Continue Reading Below
‘Le Mariage Force’ (Forced Marriage) is a comedy ballet in one act. The prose was composed by both Molière and Lully, on the order of Her Majesty. It was released to the public at the Theatre Palais Royal in February 1664.
‘Pastoral Comique’ was a work by Molière in 1667, where Lully played music for the first time. The story which was about the despair of two wealthy pastors, both in love with a shepherdess who herself is in love with a shepherd, was widely appreciated by the people. However its full text had never been printed and only the vocal parts remain with a brief description of the parts recited.
‘Cadmus et Hermione’ was another one of his best works, the prologue of which was in the praise of King Louis XIV. The opera itself was a love story of Cadmus, a king, and Hermione, daughter of Venus and Mars. With this work, Lully invented the form known as tragedie en music, also known as tragedie lyrique.
‘Achille et Polyxène’ is a tragedy lyrique by Jean Galbert de Campistron. It contained a prologue and five acts. The opera’s overture and first act were composed by Lully. But before he could complete the score, he died from a conducting injury. His student Pascal Collasse finished the remaining work eight months after his death. The opera was first performed on November 7, 1687, by the Paris Opera.
‘Plaude Laetare Gallia’, one of his finest works, was written to celebrate the baptism of King Louis XIV’s son in 1668, when he was seven.
Awards & Achievements
Jean-Baptiste Lully was quite popular in Louis XIV’s court. He was elevated to the rank of Superintendent of Music before he was even 30, which can be considered one of the greatest achievements in his life.

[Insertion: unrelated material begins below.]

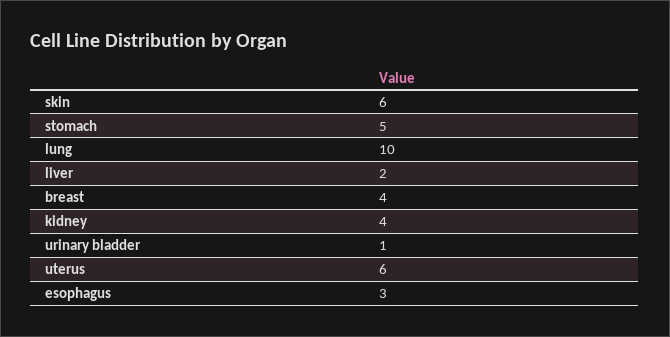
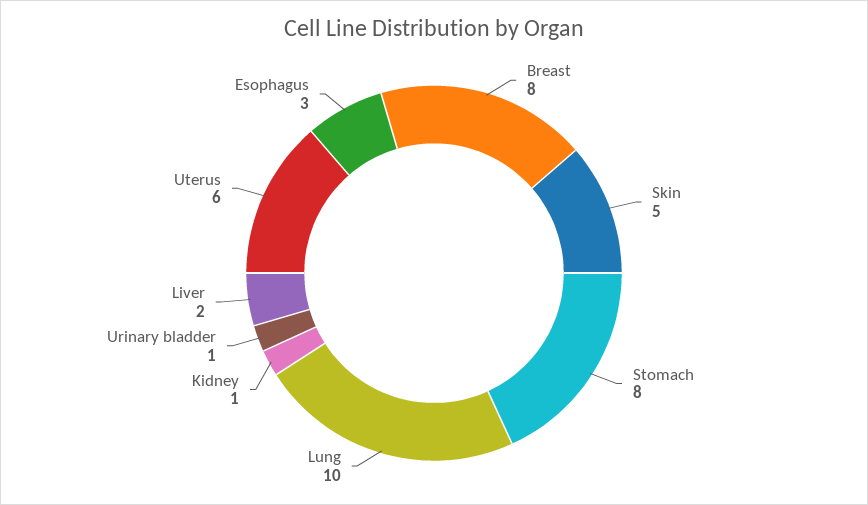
skin: 6 -> 5
stomach: 5 -> 8
breast: 4 -> 8
kidney: 4 -> 1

His appointment as the Director of Académie Royale de Musique in 1672, which was founded by King Louis XIV himself was also another great accomplishment.
Personal Life & Legacy
He got French citizenship in 1661 and the following year, he married Madeleine Lambert. She was the daughter of Michel Lambert, chief musician of the Royal Court. The couple had six children, three of whom served as musicians at the French court as well. However Lully’s scandalous relationships with other men and women used to annoy King Louis XIV. Yet their friendship always remained intact.
Lully’s death on 22 March 1687 was unusual and unexpected. In January 1687, while he was excitedly conducting an orchestra, he struck his toe instead of the floor with the stick. Though the wound was pretty bad, he refused to have his toe amputated. The situation worsened as gangrene set in and he died two months later from blood poisoning.